Boyd and Alexander carry with them a bottle of polluted drinking water that they retrieved from a farm in Dimock, Pennsylvania, where fracking has poisoned drinking water wells.
“We spoke with a family in Dimock,” Boyd said. “They did not sign a lease contract. They didn’t have a fracking well pad on their property. And their well water was contaminated. It was bright orange. We lit it on fire.”
“It was one of 18 wells in Dimock that were contaminated,” Alexander said. “This family — the Ely family — has to go into town, collect their water, drive it back home. They can’t use the water in their toilets or shower in it. The water is off gassing chemicals. They have rashes.”
“They get headaches, nausea,” Boyd added. “The water is toxic.”
“And clearly they can’t drink it,” Alexander says. “And there is a lot of psychological damage.”
(Cabot Oil & Gas had refused an offer the settle a lawsuit brought by two families — the Huberts and the Elys — that the fracking operations polluted the families well water in Dimock. The case went to trial and earlier this year a federal jury in Scranton, Pennsylvania awarded two families $4.2 million.
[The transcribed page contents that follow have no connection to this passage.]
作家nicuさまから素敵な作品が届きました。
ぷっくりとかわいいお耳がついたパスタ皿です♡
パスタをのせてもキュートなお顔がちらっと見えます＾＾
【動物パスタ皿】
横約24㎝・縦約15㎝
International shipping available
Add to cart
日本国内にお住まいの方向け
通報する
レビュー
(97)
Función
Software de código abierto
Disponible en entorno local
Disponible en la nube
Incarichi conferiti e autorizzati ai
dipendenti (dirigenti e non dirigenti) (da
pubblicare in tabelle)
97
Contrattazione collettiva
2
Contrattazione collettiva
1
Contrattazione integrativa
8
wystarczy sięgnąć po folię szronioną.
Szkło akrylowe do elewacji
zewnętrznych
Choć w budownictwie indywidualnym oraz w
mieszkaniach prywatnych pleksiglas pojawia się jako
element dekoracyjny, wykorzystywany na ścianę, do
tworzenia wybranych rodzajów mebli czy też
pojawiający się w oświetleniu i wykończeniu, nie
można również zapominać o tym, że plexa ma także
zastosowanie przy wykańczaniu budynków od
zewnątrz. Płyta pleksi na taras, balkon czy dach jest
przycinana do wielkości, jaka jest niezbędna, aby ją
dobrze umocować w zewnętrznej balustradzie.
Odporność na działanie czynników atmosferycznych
The company is appealing the award.)
Along their walk, Boyd and Alexander are drawing crowds to support them and the statewide ban on fracking.
In Frostburg, more than 120 people showed up at a city council meeting for a rally against fracking.
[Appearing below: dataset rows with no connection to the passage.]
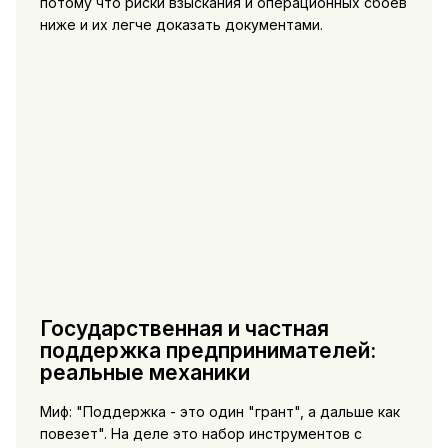
потому что риски взыскания и операционных сбоев
ниже и их легче доказать документами.
Государственная и частная
поддержка предпринимателей:
реальные механики
Миф: "Поддержка - это один "грант", а дальше как
повезет". На деле это набор инструментов с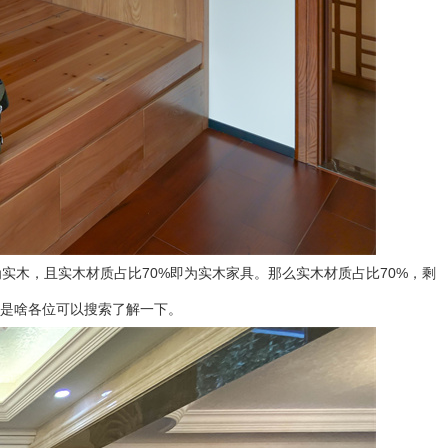
实木，且实木材质占比70%即为实木家具。那么实木材质占比70%，剩
果是啥各位可以搜索了解一下。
And more than 50 people joined Boyd and Alexander in Hancock to protest against a Columbia Gas proposal to put a gas pipeline under the C&O Canal and Potomac River.
Boyd and Alexander are walking from Garrett County to Cove Point, where Dominion Energy is building a $3.8 billion liquefied natural gas facility for to export gas to foreign markets.
“We are following the gas and showing the infrastructure across the state,” Alexander said. “There will be more infrastructure downstate, and not just in Garrett County. The export facility at Cove Point is being built by Dominion — the same company that built the compressor station in Myersville in western Maryland.”
Boyd said that in the run up to the legislative session in Annapolis in January 2017, communities around the state — including Friendsville, Maryland, Montgomery County and Prince George’s County — are enacting fracking bans.
“As more and more communities ban fracking, the momentum going into the legislative session is growing,” Boyd said.
There is currently a two-year moratorium on fracking in Maryland that is set to expire in October 2017.
“While researching the hazards of fracking, we are also researching the benefits of alternative energy and how to make that possible, to subsidize that instead of oil and gas,” Alexander said.
When asked what transformed them from observers to activists, Boyd said — “we need leadership.”
“We need people willing to say — this is the most important thing to do right now because of how dangerous it is,” Boyd said. “It’s not just about young people. In Frostburg, there were people of every age there. Every age was represented. This affects everyone.”
But isn’t it true that most people are not acting, just sitting at home observing?
“There is a cost to that convenience of sitting at home, relaxing,” Alexander said. “And that’s our happiness and our health. This walk is permaculture. We are going out and planting seeds of this paradigm shift toward a more earth friendly practice and recognizing the importance of water. When people come out and engage in these actions, you get to feel how wonderful it is to be a part of your community and how wonderful it is to connect with the earth.”
“And how motivating it is,” Boyd added.